WHAT THIS TASK INVOLVES: Omitting every picture, output the records below exactly, please.

Collected data
§
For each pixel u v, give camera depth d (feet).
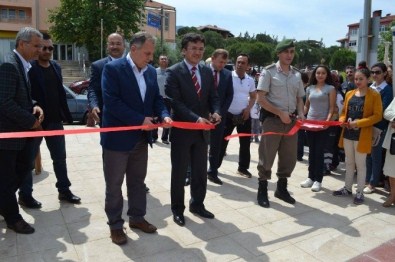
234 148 25.75
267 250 10.64
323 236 11.65
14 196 11.18
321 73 16.75
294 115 14.29
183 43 12.01
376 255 10.51
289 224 12.54
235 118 17.47
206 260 9.98
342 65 148.97
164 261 9.86
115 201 10.68
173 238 11.23
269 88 13.96
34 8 105.81
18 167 11.64
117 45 13.32
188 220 12.61
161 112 11.19
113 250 10.38
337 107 17.62
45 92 12.91
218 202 14.53
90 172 18.24
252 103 17.95
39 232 11.42
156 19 55.52
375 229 12.28
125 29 89.97
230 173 19.01
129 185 11.42
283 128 13.97
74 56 106.73
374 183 16.15
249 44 156.25
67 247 10.52
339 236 11.68
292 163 14.57
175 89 11.92
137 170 11.20
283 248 10.79
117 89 10.28
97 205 13.79
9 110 10.27
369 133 14.51
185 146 12.01
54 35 90.99
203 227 12.08
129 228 11.80
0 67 10.32
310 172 17.02
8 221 11.29
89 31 87.30
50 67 13.30
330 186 17.17
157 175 18.01
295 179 18.25
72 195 14.05
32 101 11.72
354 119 14.74
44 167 18.97
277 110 13.55
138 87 10.52
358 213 13.70
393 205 14.55
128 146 10.37
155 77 11.23
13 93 10.42
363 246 11.05
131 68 10.48
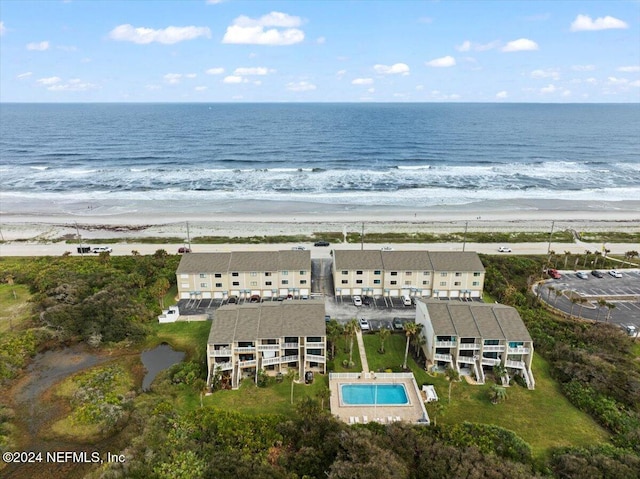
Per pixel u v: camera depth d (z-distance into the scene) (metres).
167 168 177.50
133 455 41.25
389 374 54.47
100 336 62.22
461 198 139.00
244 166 181.75
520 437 45.47
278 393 51.94
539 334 62.50
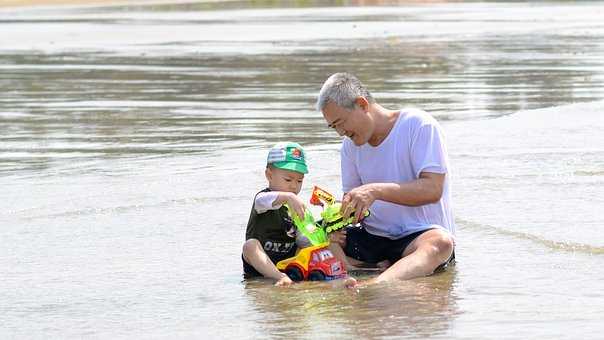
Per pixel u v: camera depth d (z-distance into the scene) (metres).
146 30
§
RESPONSE:
For each pixel u v, give camera depth d (feet).
234 148 25.75
267 250 10.64
323 236 11.65
14 196 11.18
321 73 16.75
294 115 14.29
183 43 12.01
376 255 10.51
289 224 12.54
235 118 17.47
206 260 9.98
342 65 148.97
164 261 9.86
115 201 10.68
173 238 11.23
269 88 13.96
34 8 105.81
18 167 11.64
117 45 13.32
188 220 12.61
161 112 11.19
113 250 10.38
337 107 17.62
45 92 12.91
218 202 14.53
90 172 18.24
252 103 17.95
39 232 11.42
156 19 55.52
375 229 12.28
125 29 89.97
230 173 19.01
129 185 11.42
283 128 13.97
74 56 106.73
374 183 16.15
249 44 156.25
67 247 10.52
339 236 11.68
292 163 14.57
175 89 11.92
137 170 11.20
283 248 10.79
117 89 10.28
97 205 13.79
9 110 10.27
369 133 14.51
185 146 12.01
54 35 90.99
203 227 12.08
129 228 11.80
0 67 10.32
310 172 17.02
8 221 11.29
89 31 87.30
50 67 13.30
330 186 17.17
157 175 18.01
295 179 18.25
72 195 14.05
32 101 11.72
354 119 14.74
44 167 18.97
277 110 13.55
138 87 10.52
358 213 13.70
393 205 14.55
128 146 10.37
155 77 11.23
13 93 10.42
363 246 11.05
131 68 10.48
Per pixel u v: camera depth d (z-distance into the scene) (metres).
167 168 177.50
133 455 41.25
389 374 54.47
100 336 62.22
461 198 139.00
244 166 181.75
520 437 45.47
278 393 51.94
539 334 62.50
Per pixel u v: camera depth d (z-distance into the scene) (metres).
146 30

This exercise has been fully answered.